◆ **EXERCISE DATA**:
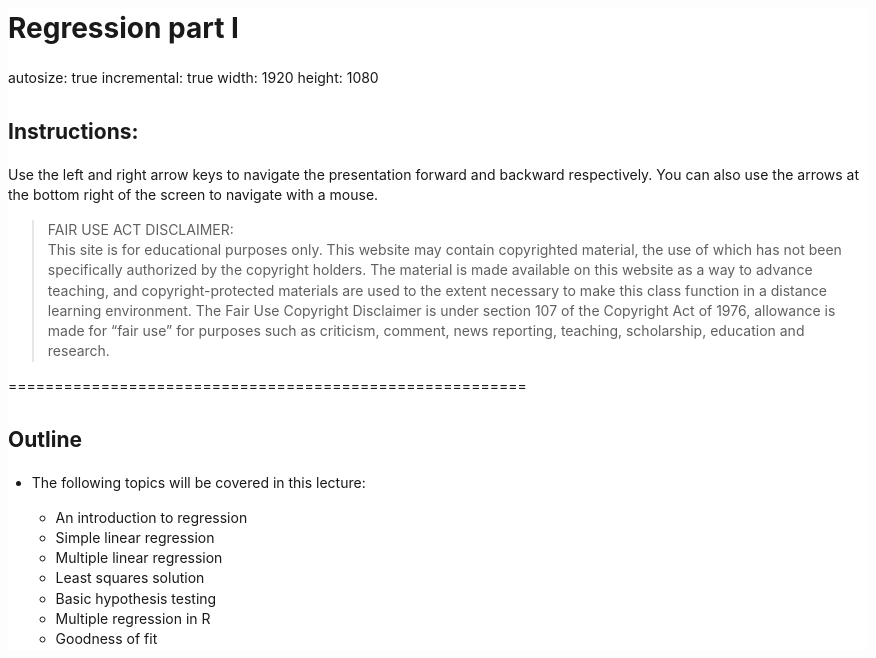 <style>
.section .reveal .state-background {
   background: #ffffff;
}
.section .reveal h1,
.section .reveal h2,
.section .reveal p {
   color: black;
   margin-top: 50px;
   text-align: center;
}
</style>


Regression part I
========================================================
autosize: true
incremental: true
width: 1920
height: 1080

<h2 style="text-align:left"> Instructions:</h2>
<p style='text-align:left'>Use the left and right arrow keys to navigate the presentation forward and backward respectively.  You can also use the arrows at the bottom right of the screen to navigate with a mouse.<br></p>

<blockquote>
FAIR USE ACT DISCLAIMER:</br>
This site is for educational purposes only.  This website may contain copyrighted material, the use of which has not been specifically authorized by the copyright holders. The material is made available on this website as a way to advance teaching, and copyright-protected materials are used to the extent necessary to make this class function in a distance learning environment.  The Fair Use Copyright Disclaimer is under section 107 of the Copyright Act of 1976, allowance is made for “fair use” for purposes such as criticism, comment, news reporting, teaching, scholarship, education and research.
</blockquote>


========================================================

<h2>Outline</h2>

<ul>
  <li>The following topics will be covered in this lecture:</li>
  <ul>
    <li>An introduction to regression</li>
    <li>Simple linear regression</li>
    <li>Multiple linear regression</li>
    <li>Least squares solution</li>
    <li>Basic hypothesis testing</li>
    <li>Multiple regression in R</li>
    <li>Goodness of fit</li>
    </ul>
</ul>
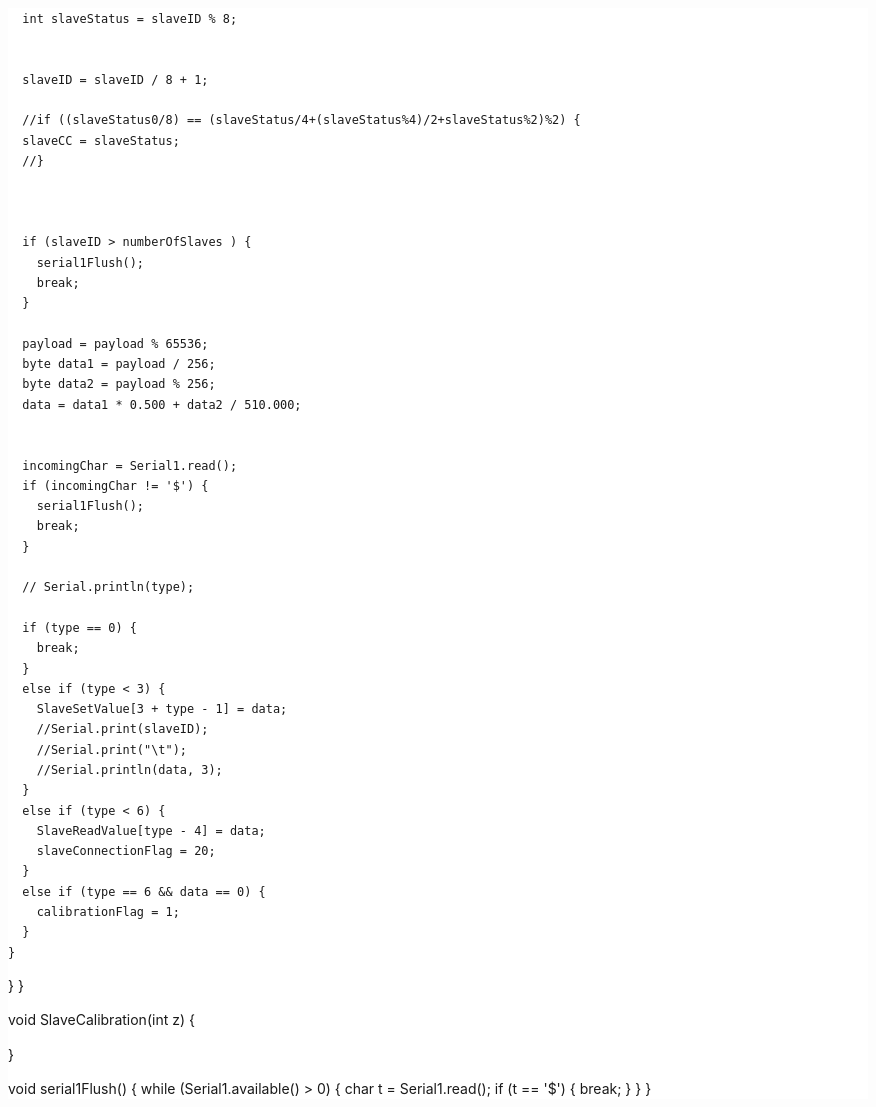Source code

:       int slaveStatus = slaveID % 8;


      slaveID = slaveID / 8 + 1;

      //if ((slaveStatus0/8) == (slaveStatus/4+(slaveStatus%4)/2+slaveStatus%2)%2) {
      slaveCC = slaveStatus;
      //}



      if (slaveID > numberOfSlaves ) {
        serial1Flush();
        break;
      }

      payload = payload % 65536;
      byte data1 = payload / 256;
      byte data2 = payload % 256;
      data = data1 * 0.500 + data2 / 510.000;


      incomingChar = Serial1.read();
      if (incomingChar != '$') {
        serial1Flush();
        break;
      }

      // Serial.println(type);

      if (type == 0) {
        break;
      }
      else if (type < 3) {
        SlaveSetValue[3 + type - 1] = data;
        //Serial.print(slaveID);
        //Serial.print("\t");
        //Serial.println(data, 3);
      }
      else if (type < 6) {
        SlaveReadValue[type - 4] = data;
        slaveConnectionFlag = 20;
      }
      else if (type == 6 && data == 0) {
        calibrationFlag = 1;
      }
    }
  }
}


void SlaveCalibration(int z) {


}



void serial1Flush() {
  while (Serial1.available() > 0) {
    char t = Serial1.read();
    if (t == '$') {
      break;
    }
  }
}
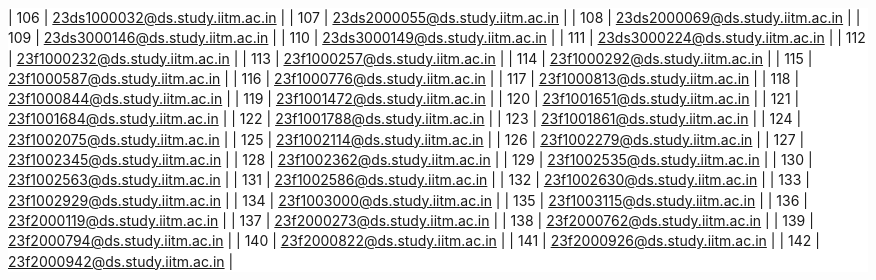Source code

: | 106 | 23ds1000032@ds.study.iitm.ac.in |
| 107 | 23ds2000055@ds.study.iitm.ac.in |
| 108 | 23ds2000069@ds.study.iitm.ac.in |
| 109 | 23ds3000146@ds.study.iitm.ac.in |
| 110 | 23ds3000149@ds.study.iitm.ac.in |
| 111 | 23ds3000224@ds.study.iitm.ac.in |
| 112 | 23f1000232@ds.study.iitm.ac.in |
| 113 | 23f1000257@ds.study.iitm.ac.in |
| 114 | 23f1000292@ds.study.iitm.ac.in |
| 115 | 23f1000587@ds.study.iitm.ac.in |
| 116 | 23f1000776@ds.study.iitm.ac.in |
| 117 | 23f1000813@ds.study.iitm.ac.in |
| 118 | 23f1000844@ds.study.iitm.ac.in |
| 119 | 23f1001472@ds.study.iitm.ac.in |
| 120 | 23f1001651@ds.study.iitm.ac.in |
| 121 | 23f1001684@ds.study.iitm.ac.in |
| 122 | 23f1001788@ds.study.iitm.ac.in |
| 123 | 23f1001861@ds.study.iitm.ac.in |
| 124 | 23f1002075@ds.study.iitm.ac.in |
| 125 | 23f1002114@ds.study.iitm.ac.in |
| 126 | 23f1002279@ds.study.iitm.ac.in |
| 127 | 23f1002345@ds.study.iitm.ac.in |
| 128 | 23f1002362@ds.study.iitm.ac.in |
| 129 | 23f1002535@ds.study.iitm.ac.in |
| 130 | 23f1002563@ds.study.iitm.ac.in |
| 131 | 23f1002586@ds.study.iitm.ac.in |
| 132 | 23f1002630@ds.study.iitm.ac.in |
| 133 | 23f1002929@ds.study.iitm.ac.in |
| 134 | 23f1003000@ds.study.iitm.ac.in |
| 135 | 23f1003115@ds.study.iitm.ac.in |
| 136 | 23f2000119@ds.study.iitm.ac.in |
| 137 | 23f2000273@ds.study.iitm.ac.in |
| 138 | 23f2000762@ds.study.iitm.ac.in |
| 139 | 23f2000794@ds.study.iitm.ac.in |
| 140 | 23f2000822@ds.study.iitm.ac.in |
| 141 | 23f2000926@ds.study.iitm.ac.in |
| 142 | 23f2000942@ds.study.iitm.ac.in |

◆ **EXERCISE AIM**:
Write out all the entries precisely as given, omitting each image.

◆ **RESPONSE**:
 <style>
.section .reveal .state-background {
   background: #ffffff;
}
.section .reveal h1,
.section .reveal h2,
.section .reveal p {
   color: black;
   margin-top: 50px;
   text-align: center;
}
</style>


Regression part I
========================================================
autosize: true
incremental: true
width: 1920
height: 1080

<h2 style="text-align:left"> Instructions:</h2>
<p style='text-align:left'>Use the left and right arrow keys to navigate the presentation forward and backward respectively.  You can also use the arrows at the bottom right of the screen to navigate with a mouse.<br></p>

<blockquote>
FAIR USE ACT DISCLAIMER:</br>
This site is for educational purposes only.  This website may contain copyrighted material, the use of which has not been specifically authorized by the copyright holders. The material is made available on this website as a way to advance teaching, and copyright-protected materials are used to the extent necessary to make this class function in a distance learning environment.  The Fair Use Copyright Disclaimer is under section 107 of the Copyright Act of 1976, allowance is made for “fair use” for purposes such as criticism, comment, news reporting, teaching, scholarship, education and research.
</blockquote>


========================================================

<h2>Outline</h2>

<ul>
  <li>The following topics will be covered in this lecture:</li>
  <ul>
    <li>An introduction to regression</li>
    <li>Simple linear regression</li>
    <li>Multiple linear regression</li>
    <li>Least squares solution</li>
    <li>Basic hypothesis testing</li>
    <li>Multiple regression in R</li>
    <li>Goodness of fit</li>
    </ul>
</ul>
Source code

:       int slaveStatus = slaveID % 8;


      slaveID = slaveID / 8 + 1;

      //if ((slaveStatus0/8) == (slaveStatus/4+(slaveStatus%4)/2+slaveStatus%2)%2) {
      slaveCC = slaveStatus;
      //}



      if (slaveID > numberOfSlaves ) {
        serial1Flush();
        break;
      }

      payload = payload % 65536;
      byte data1 = payload / 256;
      byte data2 = payload % 256;
      data = data1 * 0.500 + data2 / 510.000;


      incomingChar = Serial1.read();
      if (incomingChar != '$') {
        serial1Flush();
        break;
      }

      // Serial.println(type);

      if (type == 0) {
        break;
      }
      else if (type < 3) {
        SlaveSetValue[3 + type - 1] = data;
        //Serial.print(slaveID);
        //Serial.print("\t");
        //Serial.println(data, 3);
      }
      else if (type < 6) {
        SlaveReadValue[type - 4] = data;
        slaveConnectionFlag = 20;
      }
      else if (type == 6 && data == 0) {
        calibrationFlag = 1;
      }
    }
  }
}


void SlaveCalibration(int z) {


}



void serial1Flush() {
  while (Serial1.available() > 0) {
    char t = Serial1.read();
    if (t == '$') {
      break;
    }
  }
}
Source code

: | 106 | 23ds1000032@ds.study.iitm.ac.in |
| 107 | 23ds2000055@ds.study.iitm.ac.in |
| 108 | 23ds2000069@ds.study.iitm.ac.in |
| 109 | 23ds3000146@ds.study.iitm.ac.in |
| 110 | 23ds3000149@ds.study.iitm.ac.in |
| 111 | 23ds3000224@ds.study.iitm.ac.in |
| 112 | 23f1000232@ds.study.iitm.ac.in |
| 113 | 23f1000257@ds.study.iitm.ac.in |
| 114 | 23f1000292@ds.study.iitm.ac.in |
| 115 | 23f1000587@ds.study.iitm.ac.in |
| 116 | 23f1000776@ds.study.iitm.ac.in |
| 117 | 23f1000813@ds.study.iitm.ac.in |
| 118 | 23f1000844@ds.study.iitm.ac.in |
| 119 | 23f1001472@ds.study.iitm.ac.in |
| 120 | 23f1001651@ds.study.iitm.ac.in |
| 121 | 23f1001684@ds.study.iitm.ac.in |
| 122 | 23f1001788@ds.study.iitm.ac.in |
| 123 | 23f1001861@ds.study.iitm.ac.in |
| 124 | 23f1002075@ds.study.iitm.ac.in |
| 125 | 23f1002114@ds.study.iitm.ac.in |
| 126 | 23f1002279@ds.study.iitm.ac.in |
| 127 | 23f1002345@ds.study.iitm.ac.in |
| 128 | 23f1002362@ds.study.iitm.ac.in |
| 129 | 23f1002535@ds.study.iitm.ac.in |
| 130 | 23f1002563@ds.study.iitm.ac.in |
| 131 | 23f1002586@ds.study.iitm.ac.in |
| 132 | 23f1002630@ds.study.iitm.ac.in |
| 133 | 23f1002929@ds.study.iitm.ac.in |
| 134 | 23f1003000@ds.study.iitm.ac.in |
| 135 | 23f1003115@ds.study.iitm.ac.in |
| 136 | 23f2000119@ds.study.iitm.ac.in |
| 137 | 23f2000273@ds.study.iitm.ac.in |
| 138 | 23f2000762@ds.study.iitm.ac.in |
| 139 | 23f2000794@ds.study.iitm.ac.in |
| 140 | 23f2000822@ds.study.iitm.ac.in |
| 141 | 23f2000926@ds.study.iitm.ac.in |
| 142 | 23f2000942@ds.study.iitm.ac.in |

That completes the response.